The human gates are not a formality. After the WHY phase, you see the market research and validation verdict. If the recommendation is PIVOT, you can adjust the idea and re-run. If it's NO-GO, you've saved yourself from building something nobody wants. These gates exist because the agents are doing real research, not just reformatting your input, and you should review the findings before committing further.

The SPECS phase produces OpenSpec directly. The spec-generator agent reads all upstream artifacts and writes the OpenSpec directory tree: config.yaml for project metadata, project.md for architecture context, and domain-grouped spec files with SHALL statements and Gherkin scenarios. Every capability becomes a requirement. Every architecture decision is documented with rationale.
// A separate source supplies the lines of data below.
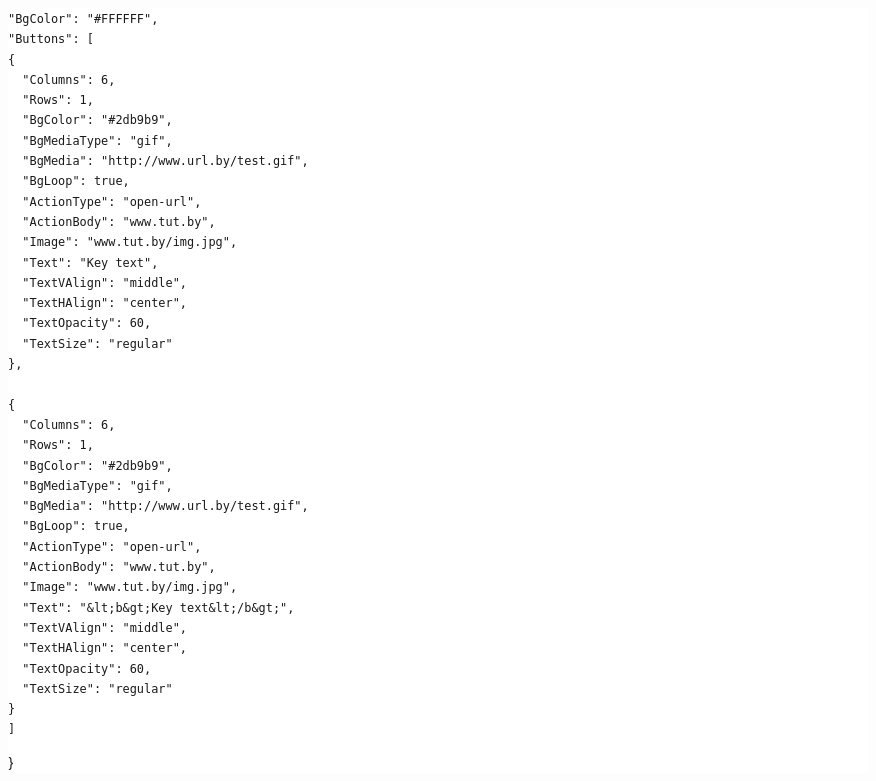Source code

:     "BgColor": "#FFFFFF", 
    "Buttons": [ 
    { 
      "Columns": 6, 
      "Rows": 1, 
      "BgColor": "#2db9b9", 
      "BgMediaType": "gif", 
      "BgMedia": "http://www.url.by/test.gif", 
      "BgLoop": true, 
      "ActionType": "open-url", 
      "ActionBody": "www.tut.by", 
      "Image": "www.tut.by/img.jpg", 
      "Text": "Key text", 
      "TextVAlign": "middle", 
      "TextHAlign": "center", 
      "TextOpacity": 60, 
      "TextSize": "regular" 
    },

    { 
      "Columns": 6, 
      "Rows": 1, 
      "BgColor": "#2db9b9", 
      "BgMediaType": "gif", 
      "BgMedia": "http://www.url.by/test.gif", 
      "BgLoop": true, 
      "ActionType": "open-url", 
      "ActionBody": "www.tut.by", 
      "Image": "www.tut.by/img.jpg", 
      "Text": "&lt;b&gt;Key text&lt;/b&gt;", 
      "TextVAlign": "middle", 
      "TextHAlign": "center", 
      "TextOpacity": 60, 
      "TextSize": "regular" 
    } 	
    ] 
  } 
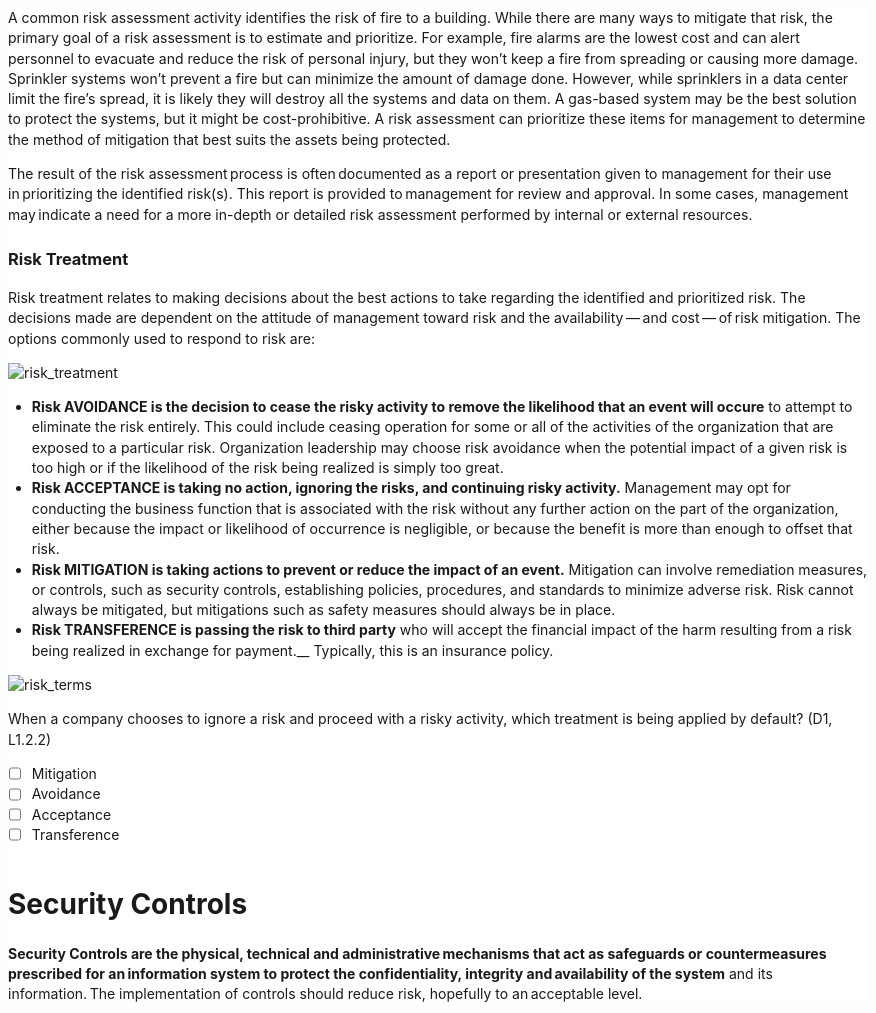 A common risk assessment activity identifies the risk of fire to a building. While there are many ways to mitigate that risk, the primary goal of a risk assessment is to estimate and prioritize. For example, fire alarms are the lowest cost and can alert personnel to evacuate and reduce the risk of personal injury, but they won’t keep a fire from spreading or causing more damage. Sprinkler systems won’t prevent a fire but can minimize the amount of damage done. However, while sprinklers in a data center limit the fire’s spread, it is likely they will destroy all the systems and data on them. A gas-based system may be the best solution to protect the systems, but it might be cost-prohibitive. A risk assessment can prioritize these items for management to determine the method of mitigation that best suits the assets being protected. 

The result of the risk assessment process is often documented as a report or presentation given to management for their use in prioritizing the identified risk(s). This report is provided to management for review and approval. In some cases, management may indicate a need for a more in-depth or detailed risk assessment performed by internal or external resources.

### Risk Treatment 
Risk treatment relates to making decisions about the best actions to take regarding the identified and prioritized risk. The decisions made are dependent on the attitude of management toward risk and the availability — and cost — of risk mitigation. The options commonly used to respond to risk are:

![risk_treatment](https://i.imgur.com/qabuAXx.png)

- __Risk AVOIDANCE is the decision to cease the risky activity to remove the likelihood that an event will occure__ to attempt to eliminate the risk entirely. This could include ceasing operation for some or all of the activities of the organization that are exposed to a particular risk. Organization leadership may choose risk avoidance when the potential impact of a given risk is too high or if the likelihood of the risk being realized is simply too great.
- __Risk ACCEPTANCE is taking no action, ignoring the risks, and continuing risky activity.__ Management may opt for conducting the business function that is associated with the risk without any further action on the part of the organization, either because the impact or likelihood of occurrence is negligible, or because the benefit is more than enough to offset that risk.
- __Risk MITIGATION is taking actions to prevent or reduce the impact of an event.__ Mitigation can involve remediation measures, or controls, such as security controls, establishing policies, procedures, and standards to minimize adverse risk. Risk cannot always be mitigated, but mitigations such as safety measures should always be in place.
- __Risk TRANSFERENCE is passing the risk to third party__ who will accept the financial impact of the harm resulting from a risk being realized in exchange for payment.__ Typically, this is an insurance policy.

![risk_terms](https://i.imgur.com/Q2NQQpB.png)

When a company chooses to ignore a risk and proceed with a risky activity, which treatment is being applied by default? (D1, L1.2.2)
- [ ] Mitigation
- [ ] Avoidance
- [ ] Acceptance
- [ ] Transference

# Security Controls
__Security Controls are the physical, technical and administrative mechanisms that act as safeguards or countermeasures prescribed for an information system to protect the confidentiality, integrity and availability of the system__ and its information. The implementation of controls should reduce risk, hopefully to an acceptable level.


[cc-by-nc-sa]: http://creativecommons.org/licenses/by-nc-sa/4.0/
[cc-by-nc-sa-image]: https://licensebuttons.net/l/by-nc-sa/4.0/88x31.png
[cc-by-nc-sa-shield]: https://img.shields.io/badge/License-CC%20BY--NC--SA%204.0-lightgrey.svg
What the output looks like

Here's the OpenSpec directory tree from a gym leaderboard app:

openspec/
├── config.yaml
├── project.md
└── specs/
    ├── user-authentication/
    │   └── spec.md
    ├── leaderboard-management/
    │   └── spec.md
    └── cross-cutting/
        └── spec.md

Inside specs/user-authentication/spec.md, you get requirements like this:

### Requirement: Secure Authentication

The system SHALL provide secure user authentication with
email/password login and session management.

#### Scenario: Successful login

- **Given** a registered user with valid credentials
- **When** the user submits their email and password
- **Then** the system authenticates the user and creates a session

That's a real SHALL statement generated from the capability model, with a Gherkin scenario generated from the capability model. A coding agent can parse this directly: the requirement tells it what to build, the scenario tells it how to verify it works.

How to try it

Haytham is now a Claude Code plugin. Install it and run:

/plugin marketplace add arslan70/haytham
/plugin install haytham@haytham
/haytham "your startup idea here"

After the SPECS phase completes, the OpenSpec directory is ready at .haytham/session/phase-4-specs/openspec/. Point your coding agent at the directory.

What's next

The next step is Phase 5: Coding Agent Integration, where a traced requirement from the OpenSpec feeds directly into Claude Code for automated implementation, with validation against the Gherkin scenarios. Update (March 2026): Haytham is now a Claude Code plugin, which makes the handoff seamless.